_Задания_
1) Перепишите дословно часть текста о глаголе «грубить» между словами «отношениях между субъектом» и «директором).», включая сами эти слова.
2) Продолжите текст о глаголе «грубить» с того места, на котором он заканчивается.

_Фрагмент страницы_
- - - - - - -
Если отношения между участниками ситуации таковы, что статус (роль)
субъекта выше статуса (роли) адресата, то употребить этот глагол нельзя: *Отец
грубит сыну; * Учитель грубит ученикам.
Заметим, что оборот быть грубым, который кажется полным синонимом
глагола грубить, может употребляться при любых статусных (или ролевых)
отношениях между субъектом и адресатом этого действия: Мальчик груб с
родителями и с товарищами; Учитель груб с учениками (со своими коллегами, с
директором).
Важным компонентом значения глагола грубить является то, что это — речевое
действие: грубость выражается в словах, в интонации, в сопровождающих речь
жестах и т. п.
В отличие от этого содержанием действия, обозначаемого глаголом дерзить,
является не столько словесная грубость, сколько непочтительное отношение, которое
можетвыражаться и невербально. Сравните такой пример: Хотя молодой офицер
говорил тихо и вежливо, все понимали, что он дерзит генералу.
- - - - - - -
_Исходные данные_
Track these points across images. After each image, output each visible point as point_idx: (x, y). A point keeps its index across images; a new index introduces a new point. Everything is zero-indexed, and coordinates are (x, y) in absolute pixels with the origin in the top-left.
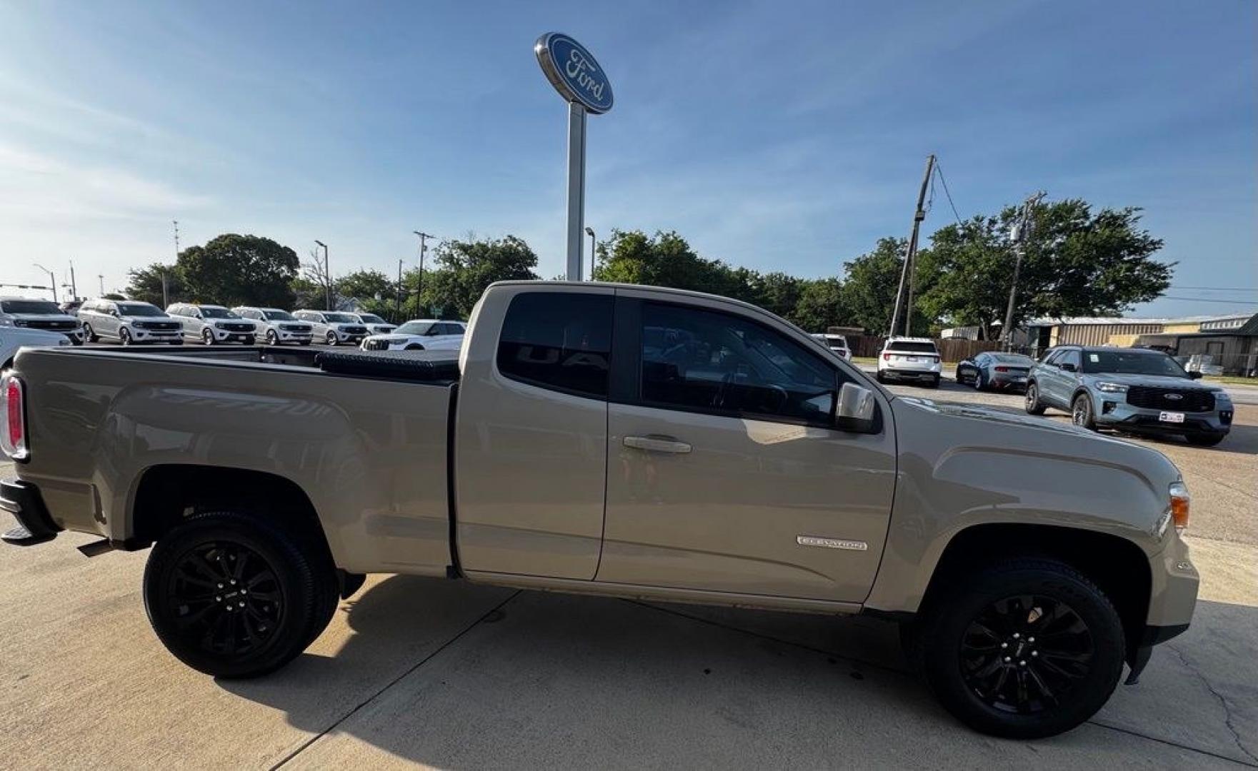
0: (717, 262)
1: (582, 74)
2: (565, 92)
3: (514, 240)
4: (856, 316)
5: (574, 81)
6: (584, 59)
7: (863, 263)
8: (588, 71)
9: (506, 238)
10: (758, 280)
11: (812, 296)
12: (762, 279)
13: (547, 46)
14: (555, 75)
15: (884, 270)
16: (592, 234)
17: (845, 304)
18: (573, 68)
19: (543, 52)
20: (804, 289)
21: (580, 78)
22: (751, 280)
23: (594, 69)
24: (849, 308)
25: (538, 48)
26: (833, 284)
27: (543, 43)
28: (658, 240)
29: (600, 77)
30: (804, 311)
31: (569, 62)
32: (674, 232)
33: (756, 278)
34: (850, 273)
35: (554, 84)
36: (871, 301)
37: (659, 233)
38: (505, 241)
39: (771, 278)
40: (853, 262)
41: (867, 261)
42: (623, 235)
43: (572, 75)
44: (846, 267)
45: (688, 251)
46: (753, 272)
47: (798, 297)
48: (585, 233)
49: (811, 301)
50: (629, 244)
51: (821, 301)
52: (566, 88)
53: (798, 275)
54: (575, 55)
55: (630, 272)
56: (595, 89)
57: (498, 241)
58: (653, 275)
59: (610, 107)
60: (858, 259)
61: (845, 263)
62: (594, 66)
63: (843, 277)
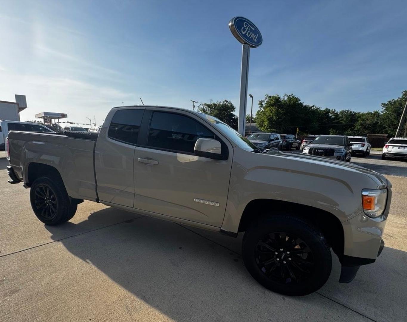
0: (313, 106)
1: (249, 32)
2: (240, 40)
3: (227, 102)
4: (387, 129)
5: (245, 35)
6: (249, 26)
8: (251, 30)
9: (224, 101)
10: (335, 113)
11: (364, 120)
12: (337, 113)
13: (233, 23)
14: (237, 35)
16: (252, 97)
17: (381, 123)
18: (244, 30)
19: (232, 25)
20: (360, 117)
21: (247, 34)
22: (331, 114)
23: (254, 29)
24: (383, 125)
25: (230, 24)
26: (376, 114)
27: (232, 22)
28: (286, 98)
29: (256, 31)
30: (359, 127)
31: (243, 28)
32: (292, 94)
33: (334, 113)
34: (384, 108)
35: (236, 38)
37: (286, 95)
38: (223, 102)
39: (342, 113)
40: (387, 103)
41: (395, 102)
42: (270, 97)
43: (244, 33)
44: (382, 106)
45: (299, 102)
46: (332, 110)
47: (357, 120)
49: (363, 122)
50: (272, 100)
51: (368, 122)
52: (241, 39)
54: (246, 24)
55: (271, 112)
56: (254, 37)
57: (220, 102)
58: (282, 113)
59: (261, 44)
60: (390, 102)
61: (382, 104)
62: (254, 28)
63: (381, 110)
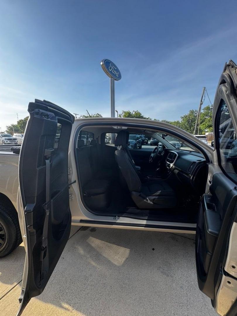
- - - - - - -
_Ответы_
1)
отношениях между субъектом и адресатом этого действия: Мальчик груб с
родителями и с товарищами; Учитель груб с учениками (со своими коллегами, с
директором).

2)
Глагол дерзить в большей степени, чем грубить, ориентирован на выражение
асимметричных отношений между участниками обозначаемой им ситуации: дерзят
обычно младшие по возрасту старшим (часто на это различие накладывается и
разница в социальном статусе или в социальных ролях). Фразы типа: Коля, почему ты
дерзишь учительнице? Мальчик надерзил отцу и даже не извинился, — нормальны,
правильны, а фразы типа: Учительница постоянно дерзила своим ученикам (статус
субъекта выше статуса адресата) или * Мальчик дерзит своим товарищам (статусы
субъекта и адресата равны) — воспринимаются как аномальные, неправильные.
Словосочетание быть дерзким ведет себя точно так же, ср.: * Учитель дерзок с
учениками, * Мальчик дерзок с товарищами.
На этих примерах мы убеждаемся, что в описание семантики (в толкование)
слов, обозначающих асимметричные отношения между людьми, необходимо
включать социальный компонент, который указывает неравенство статусов (или
асимметрию социальных ролей) участников называемой словом ситуации. Этот
социальный компонент составляет пресуппозицию лексического значения предикатов,
обозначающих асимметричные отношения между людьми: при употреблении таких
предикатов с отрицанием не социальный компонент сохраняется (не подвергается
отрицанию) в отличие от ассерции (утвердительной части лексического значения), с
которой и взаимодействует отрицание. Например, в предложении: Начальник вовсе и
не благоволит к этой сотруднице — не отрицается тот факт, что статус начальника
выше статуса сотрудницы, мы отрицаем лишь наличие особого отношения первого ко
второй.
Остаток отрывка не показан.